Donne scomparse: indaga pure la Dda. Da Maria Chindamo a Giuseppina Pronestì e Tita Buccafusca (VIDEO)
I magistrati antimafia di Reggio Calabria non credono al suicidio della moglie di Tonino Digiglio, arrestato nell’operazione “Lex”. Ed intanto spuntano le dichiarazioni del pentito Dimasi
Non solo la Procura di Vibo Valentia, ma anche la Dda di Reggio Calabria prova a far luce sulla scomparsa di Maria Chindamo, la commercialista ed imprenditrice di Laureana di Borrello rapita e scomparsa nel maggio 2016 dinanzi alla sua tenuta agricola di Limbadi. E’ il pm della Procura distrettuale di Reggio Calabria, Giulia Pantano, a rivolgere delle precise domande sulla scomparsa di Maria Chindamo al nuovo collaboratore di giustizia Giuseppe Dimasi, imprenditore ritenuto legato al clan Ferrentino di Laureana e che da qualche mese ha deciso di “vuotare il sacco”. «Con riferimento alla scomparsa di Maria Chindamo, Marco Ferrentino diceva “secondo me gliel’hanno fatta pagare“ e alludeva – racconta il pentito Dimasi – al fatto che la donna aveva avuto una relazione extraconiugale e il marito non accettando la separazione si era suicidato».

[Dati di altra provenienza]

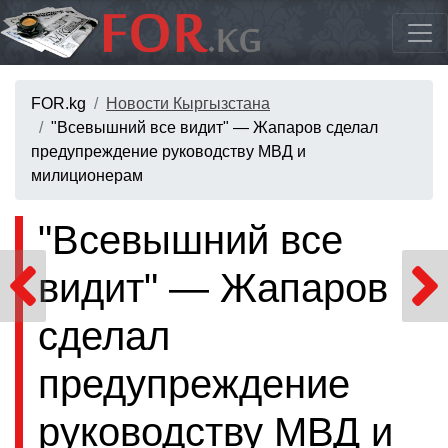
FOR.kg
Новости Кыргызстана
"Всевышний все видит" — Жапаров сделал
предупреждение руководству МВД и
милиционерам
"Всевышний все
видит" — Жапаров
сделал
предупреждение
руководству МВД и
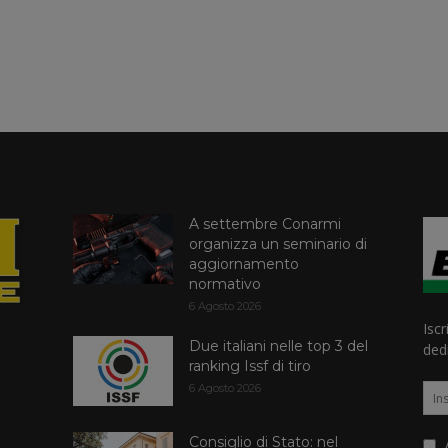
A settembre Conarmi
organizza un seminario di
aggiornamento
normativo
6 Agosto 2026
Iscr
Due italiani nelle top 3 del
dedi
ranking Issf di tiro
6 Agosto 2026
Consiglio di Stato: nel
A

Le rivelazioni sul “caso” di Maria Chindamo sono contenute nel medesimo verbale di interrogatorio in cui lo stesso magistrato chiede al collaboratore di giustizia se ha mai sentito parlare di un omicidio a proposito della coniuge di Tonino Diglio, 42 anni, arrestato con l’accusa di essere un affiliato di spicco del clan Ferrentino-Chindamo nell’ambito dell’operazione “Lex”. Un possibile omicidio, dunque, quello di Giuseppina Pronestì, avvenuto il 29 marzo dello scorso anno e che la cronaca aveva registrato come un suicidio. Non così, invece, per la Dda di Reggio Calabria. Lo si ricava dalle carte dell’inchiesta “Lex”, un’inchiesta chiusa da qualche mese ma che continua a riservare diversi particolari inediti e colpi di scena. I magistrati della distrettuale antimafia reggina hanno infatti da tempo aperto un fascicolo d’inchiesta a carico di ignoti relativo alla morte di Giuseppina Pronestì, moglie di Tonino Digiglio.
Non la Procura ordinaria di Palmi, dunque, territorialmente competente ad indagare sui fatti di reato con epicentro Laureana di Borrello, ma la Dda di Reggio Calabria. Segno che i magistrati hanno in mano qualche elemento per sospettare il coinvolgimento della ‘ndrangheta nel decesso di Giuseppina Pronestì. A ciò si aggiungono ora le dichiarazioni di Giuseppe Dimasi che ha spiegato al pm Giulia Pantano come i parenti di Giuseppina Pronestì ritenessero il marito Tonino Digiglio il “responsabile morale” del suicidio della moglie. Una circostanza che Giuseppe Dimasi avrebbe appreso da Marco Ferrentino, ritenuto al vertice dell’omonimo clan di Laureana di Borrello. “Poverino Tonino. Si trova in una situazione del cavolo che i parenti della moglie pensano che è successo per lui”. Questo ciò che sarebbe stato confidato da Marco Ferrentino a Giuseppe Dimasi. Quanto basta agli inquirenti per riannodare i fili su un suicidio al quale non hanno mai creduto.
Ma anche un caso che – benché distante nel tempo e nel contesto mafioso – finisce per presentare diversi aspetti analoghi al suicidio di Tita Buccafusca, la moglie del boss di Nicotera e Limbadi Pantaleone Mancuso, detto “Scarpuni”, morta nel 2011 dopo aver ingerito acido muriatico e sul quale indaga la Dda di Catanzaro.
Tre casi – Tita Buccafusca, Maria Chindamo e Giuseppina Pronestì – slegati fra loro ma con in comune l’ombra della criminalità organizzata. Quella capace di mascherare omicidi in suicidi e quella che del caso di Maria Chindamo sembra essere stata in possesso di particolari importanti.